*Instruction*: Once the line with "the current ransformation." is found in the material, write out that line and every later line exactly, through the end.

━━━━━ Available data

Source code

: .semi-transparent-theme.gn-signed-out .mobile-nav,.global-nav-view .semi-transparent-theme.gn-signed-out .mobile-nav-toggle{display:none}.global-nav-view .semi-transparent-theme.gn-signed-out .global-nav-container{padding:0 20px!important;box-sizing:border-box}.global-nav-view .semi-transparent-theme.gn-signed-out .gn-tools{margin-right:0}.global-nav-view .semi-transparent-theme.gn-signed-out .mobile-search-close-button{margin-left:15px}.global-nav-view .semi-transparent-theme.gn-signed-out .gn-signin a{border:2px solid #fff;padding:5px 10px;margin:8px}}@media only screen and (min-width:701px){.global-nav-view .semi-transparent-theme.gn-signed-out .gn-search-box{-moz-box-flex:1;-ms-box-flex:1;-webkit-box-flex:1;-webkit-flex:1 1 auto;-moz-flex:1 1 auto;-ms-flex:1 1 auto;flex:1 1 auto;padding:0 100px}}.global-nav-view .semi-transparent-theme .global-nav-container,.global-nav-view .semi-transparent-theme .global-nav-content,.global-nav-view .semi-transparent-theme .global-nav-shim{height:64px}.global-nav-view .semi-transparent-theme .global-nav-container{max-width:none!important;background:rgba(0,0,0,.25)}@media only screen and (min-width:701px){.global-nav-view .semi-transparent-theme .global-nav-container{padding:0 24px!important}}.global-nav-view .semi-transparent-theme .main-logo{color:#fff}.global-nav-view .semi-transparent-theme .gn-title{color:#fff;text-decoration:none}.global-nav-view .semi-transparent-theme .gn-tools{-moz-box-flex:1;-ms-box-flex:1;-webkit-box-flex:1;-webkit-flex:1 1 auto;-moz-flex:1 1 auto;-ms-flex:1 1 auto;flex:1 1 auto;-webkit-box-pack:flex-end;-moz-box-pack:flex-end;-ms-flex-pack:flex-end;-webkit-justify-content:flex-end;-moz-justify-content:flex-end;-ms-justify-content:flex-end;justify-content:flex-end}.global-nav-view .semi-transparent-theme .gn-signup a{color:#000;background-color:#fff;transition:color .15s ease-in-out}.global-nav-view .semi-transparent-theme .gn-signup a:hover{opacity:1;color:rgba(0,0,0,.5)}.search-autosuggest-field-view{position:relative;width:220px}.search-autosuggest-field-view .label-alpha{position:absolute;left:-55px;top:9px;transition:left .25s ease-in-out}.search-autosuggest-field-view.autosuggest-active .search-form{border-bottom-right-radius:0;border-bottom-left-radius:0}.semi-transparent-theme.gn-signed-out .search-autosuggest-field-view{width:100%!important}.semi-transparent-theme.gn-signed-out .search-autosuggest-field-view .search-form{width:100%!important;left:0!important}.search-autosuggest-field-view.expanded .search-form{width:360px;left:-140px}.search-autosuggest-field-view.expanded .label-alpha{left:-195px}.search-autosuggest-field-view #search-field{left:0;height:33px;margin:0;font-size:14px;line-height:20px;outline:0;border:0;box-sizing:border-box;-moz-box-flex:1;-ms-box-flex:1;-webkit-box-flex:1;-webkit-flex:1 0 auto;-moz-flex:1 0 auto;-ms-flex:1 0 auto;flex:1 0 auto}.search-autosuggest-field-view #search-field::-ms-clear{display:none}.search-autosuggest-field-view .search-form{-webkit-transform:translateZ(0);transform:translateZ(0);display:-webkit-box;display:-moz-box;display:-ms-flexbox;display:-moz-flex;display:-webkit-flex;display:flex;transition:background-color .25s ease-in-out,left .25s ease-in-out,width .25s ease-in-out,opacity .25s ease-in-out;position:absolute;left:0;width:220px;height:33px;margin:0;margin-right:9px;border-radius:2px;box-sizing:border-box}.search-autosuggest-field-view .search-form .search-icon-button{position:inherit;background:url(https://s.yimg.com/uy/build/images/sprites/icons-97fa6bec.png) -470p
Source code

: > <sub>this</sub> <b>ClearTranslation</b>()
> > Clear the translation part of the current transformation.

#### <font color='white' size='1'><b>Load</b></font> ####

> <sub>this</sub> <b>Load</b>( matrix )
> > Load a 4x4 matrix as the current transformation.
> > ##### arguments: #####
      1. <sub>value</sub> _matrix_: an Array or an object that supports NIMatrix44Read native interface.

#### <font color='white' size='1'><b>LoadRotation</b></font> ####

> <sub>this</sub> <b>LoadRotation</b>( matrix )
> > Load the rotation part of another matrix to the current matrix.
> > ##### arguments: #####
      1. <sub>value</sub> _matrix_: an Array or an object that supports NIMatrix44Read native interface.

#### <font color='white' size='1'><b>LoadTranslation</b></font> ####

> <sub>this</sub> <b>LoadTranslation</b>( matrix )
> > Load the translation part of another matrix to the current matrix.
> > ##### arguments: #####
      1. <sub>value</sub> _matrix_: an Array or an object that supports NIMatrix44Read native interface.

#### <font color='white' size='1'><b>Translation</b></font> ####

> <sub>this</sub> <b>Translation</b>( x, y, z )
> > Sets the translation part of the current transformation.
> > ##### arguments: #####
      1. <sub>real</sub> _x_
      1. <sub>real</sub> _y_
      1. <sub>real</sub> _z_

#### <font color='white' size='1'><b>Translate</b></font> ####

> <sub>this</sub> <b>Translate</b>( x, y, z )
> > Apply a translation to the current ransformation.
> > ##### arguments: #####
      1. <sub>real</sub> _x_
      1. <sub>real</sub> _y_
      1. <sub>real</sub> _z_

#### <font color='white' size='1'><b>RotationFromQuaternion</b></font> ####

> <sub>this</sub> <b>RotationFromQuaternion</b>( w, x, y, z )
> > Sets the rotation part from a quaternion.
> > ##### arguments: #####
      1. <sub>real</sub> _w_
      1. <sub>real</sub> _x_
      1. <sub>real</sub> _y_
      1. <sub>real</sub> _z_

━━━━━━━━━━

*Output*:
> > Apply a translation to the current ransformation.
> > ##### arguments: #####
      1. <sub>real</sub> _x_
      1. <sub>real</sub> _y_
      1. <sub>real</sub> _z_

#### <font color='white' size='1'><b>RotationFromQuaternion</b></font> ####

> <sub>this</sub> <b>RotationFromQuaternion</b>( w, x, y, z )
> > Sets the rotation part from a quaternion.
> > ##### arguments: #####
      1. <sub>real</sub> _w_
      1. <sub>real</sub> _x_
      1. <sub>real</sub> _y_
      1. <sub>real</sub> _z_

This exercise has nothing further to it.